Luhut dan Misi Menjaga “Nafas” Program Makan Bergizi Gratis di Tengah Sorotan Publik

downloadgram.org 539153405 18324685822230992 1425770188299168718 n

BicaraPlus — Ketika sejumlah daerah dilanda kasus keracunan massal dari program Makan Bergizi Gratis (MBG), suara publik mulai meninggi, hentikan dulu, benahi kemudian. Tapi bagi Luhut Binsar Pandjaitan, Ketua Dewan Ekonomi Nasional (DEN), program itu terlalu penting untuk berhenti di tengah jalan. “Kita jangan seperti gigit cabai, maunya langsung pedas,” katanya.

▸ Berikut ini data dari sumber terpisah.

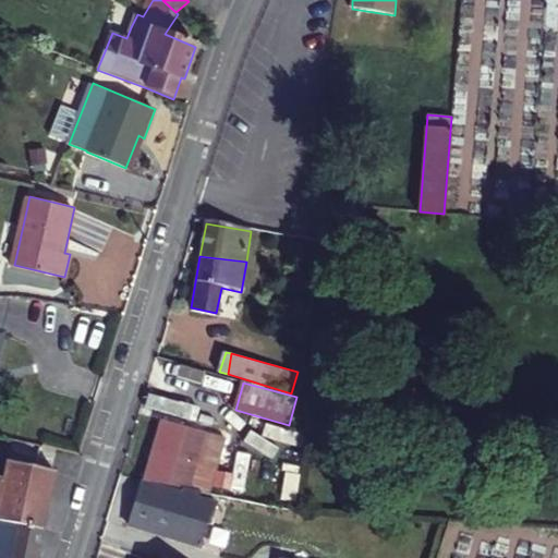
[(157,449),(203,462),(210,432),(164,421),(156,449),(157,449)]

Di ruang konferensi pers Kantor DEN, Jakarta Pusat, Jumat sore, Luhut berbicara dengan nada yang khas tegas, tapi tidak terburu-buru. Ia tahu, publik sedang resah. Dalam beberapa pekan terakhir, program Makan Bergizi Gratis jadi sorotan tajam dari isu pengadaan bahan pangan hingga kasus keracunan yang menimpa sejumlah pelajar. Desakan untuk menghentikan program ini menguat, tapi bagi Luhut, mundur bukan pilihan.

“Nggak usah dihentikan. Kita sudah lihat bagus kok. Apanya dihentikan? Ya kan memulainya ini yang jadi masalah. Kadang kita pengin cepat buahnya. Seperti gigit cabai, langsung pedasnya. Nggak bisa gitu,” ujarnya.

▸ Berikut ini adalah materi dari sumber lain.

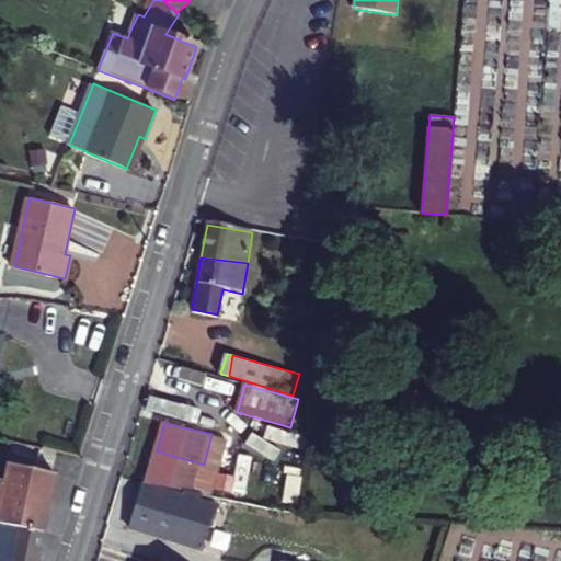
[(148,483),(197,492),(204,465),(158,451),(148,483)]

Kalimat itu mungkin terdengar ringan, tapi mencerminkan sesuatu yang lebih dalam: keyakinan bahwa perbaikan harus berjalan bersamaan dengan pelaksanaan. Program yang lahir di tengah tekanan inflasi pangan dan isu gizi buruk ini, kata Luhut, perlu waktu. “Yang penting prosesnya kita lihat bagus, jalan. Kalau kurang di sana-sini, kita perbaiki,” tambahnya.

Di Lapangan, Bukan Hanya di Atas Kertas

Luhut mengaku tak sekadar mendengar laporan dari meja rapat. Ia turun langsung meninjau data dan lokasi, memastikan pelaksanaan program berjalan sesuai standar. Menurutnya, Badan Gizi Nasional (BGN) kini terus berbenah, baik dari sisi higienitas, distribusi, maupun serapan anggaran.

Serapan anggaran, isu klasik dalam banyak program pemerintah, kini menjadi perhatian khusus. Dalam rapat bersama Kepala BGN Dadan Hindayana, Luhut menegaskan agar penggunaan dana tak lagi tersendat. “Penyerapan anggarannya sekarang sudah sangat membaik. Menteri Keuangan nggak perlu ambil lagi anggaran yang tidak terserap,” katanya.

Ucapan itu bukan sekadar pernyataan teknis. Di belakangnya, tersimpan peringatan. Beberapa hari sebelumnya, Menteri Keuangan Purbaya Yudhi Sadewa sempat mewanti-wanti, anggaran MBG senilai Rp71 triliun bisa dipotong jika penyerapannya tak membaik sampai Oktober 2025.

Luhut paham betul arti peringatan itu. Dana yang tak terserap berarti roda ekonomi daerah tak berputar, dan ribuan tenaga kerja kehilangan peluang. Ia menegaskan, “Kalau uang berputar di bawah, ekonomi ikut bergerak.”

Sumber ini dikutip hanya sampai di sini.